Nicola Pero, CTO, Brainstorm

Mobile engagement has changed. It is now more complex and fragmented, a trend that is set to continue with voice, video and SMS all playing a key role in the industry. We are now seeing different types of communications being chosen for different purposes. For example, if you want communication that is short and to the point, which gets read and acted upon quickly, the likely option is SMS. Many think that with the new forms of communication coming on board that the old ones will disappear, but that isn’t the case. It just means we have greater choice in how we communicate, and companies need to be prepared to use them all.

Marketers must take into consideration the context in which their consumers use the different communication channels. For instance, some may prefer to receive promotional vouchers through in-app push notifications and exclusive pre-launch invitations via SMS. And of course, each consumer could have different preferences, so marketers need to be able to use all the channels to communicate a consistent message in the most appropriate medium for their audience.

Technology can play a vital role in providing a consistent brand personality, but if the company doesn’t have an overarching integrated communications strategy and dedicated responsibility assigned, the organisational structure creates silos of activity, which keeps them and their communication channels fragmented.
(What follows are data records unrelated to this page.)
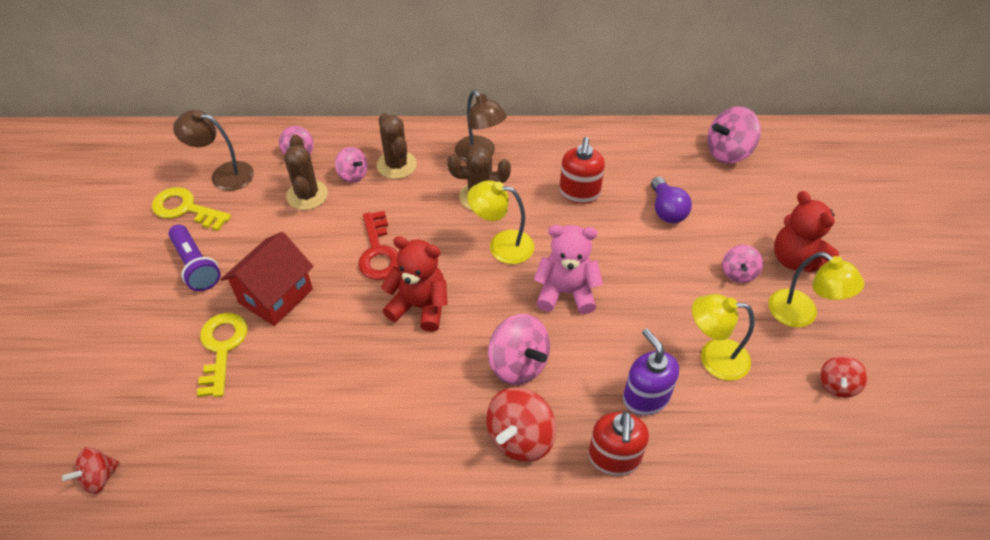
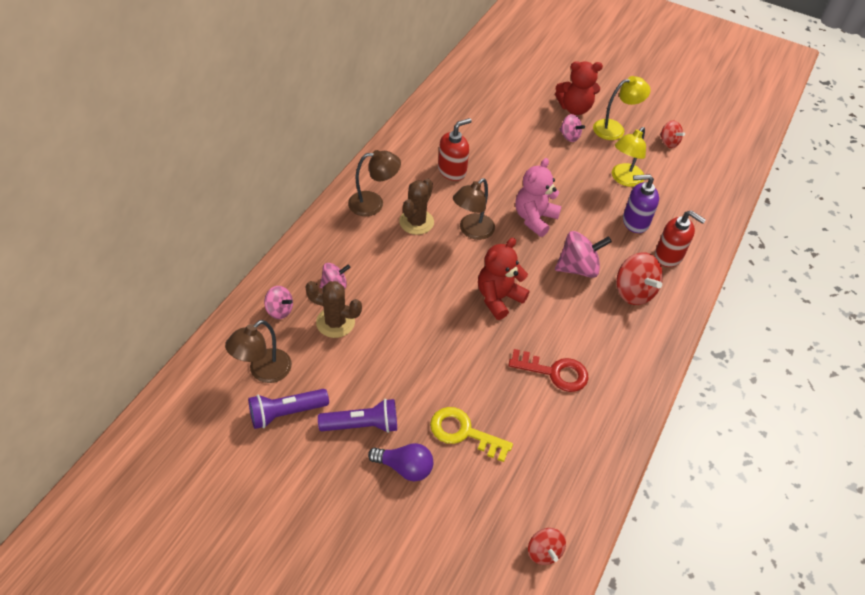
camera: 65 degrees left, 0 degrees up
(186, 209) = (286, 413): yellow key -> purple flashlight
(276, 296) = (432, 380): red house -> none
(378, 252) = (430, 301): red key -> red key (554, 372)
(396, 165) = (345, 254): brown cactus -> none
(502, 245) = (472, 231): yellow lamp -> brown lamp
(579, 193) = (452, 171): red soap dispenser -> red soap dispenser turned 75 degrees counterclockwise
(666, 210) = (498, 139): purple light bulb -> purple light bulb (404, 467)
(728, 152) = (469, 87): pink spinning top -> none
For example the customer service, finance and sales & marketing departments could all operate with different suppliers of different communication channels (email, SMS, call centres), leading to disparate engagement and ultimately customer frustration and poor customer experience. This is where a multi-channel communications approach should be taken, as it will reduce the cost and complexity of customer communications and reduce customers receiving inconsistent messages. Those organisations able to implement an integrated multi-channel communications strategy will have a competitive advantage over its rivals.

Mobile messaging is here to stay

Mobile messaging isn’t going to disappear anytime soon. It will continue as a valid form of communication because there are many situations where it is the most appropriate form, for example, a reminder for an appointment or a password for an app. SMS has many advantages, despite what many may think, its ubiquity means that anyone, anywhere can send and receive an SMS regardless of the phone or network they are connected to.

The key is in selecting the most appropriate channel for the type of communication, the audience you are trying to engage with and the device and location that the customer is in. For example, in a shop if there is a sign the customer will read it, so the use of Beacon technology to send a push message that replicates what already exists will have little value. Where this can be used to its advantage is when it adds a new dimension to customer engagement or combines data to provide new insights or information tailored to the customer’s precise needs and situation at the time.

The future of multi-channel communications

With the continued use of mobile messaging and the emergence of new technologies the need to invest in a multi-channel communications strategy and platform is more important than ever before.

With this in mind, organisations should look to future proof their communications platform by ensuring it can easily incorporate all emerging channels, has the in-built intelligence to manage multiple engagements over multiple channels, and can create contextual information relevant to an individual consumer.

Consolidating communications channels into one multi-channel platform will facilitate the ability for organisations to be able to initiate communications in a ‘waterfall’ effect, jumping from one channel to another (SMS to email to voice etc) according to many different factors including cost of message send, the context, message content, urgency of delivery or customer preference.

As the complexity of communicating with consumers grows, businesses will look to adopt a more integrated approach that will provide a greater experience for the consumer, and greater efficiencies for the company.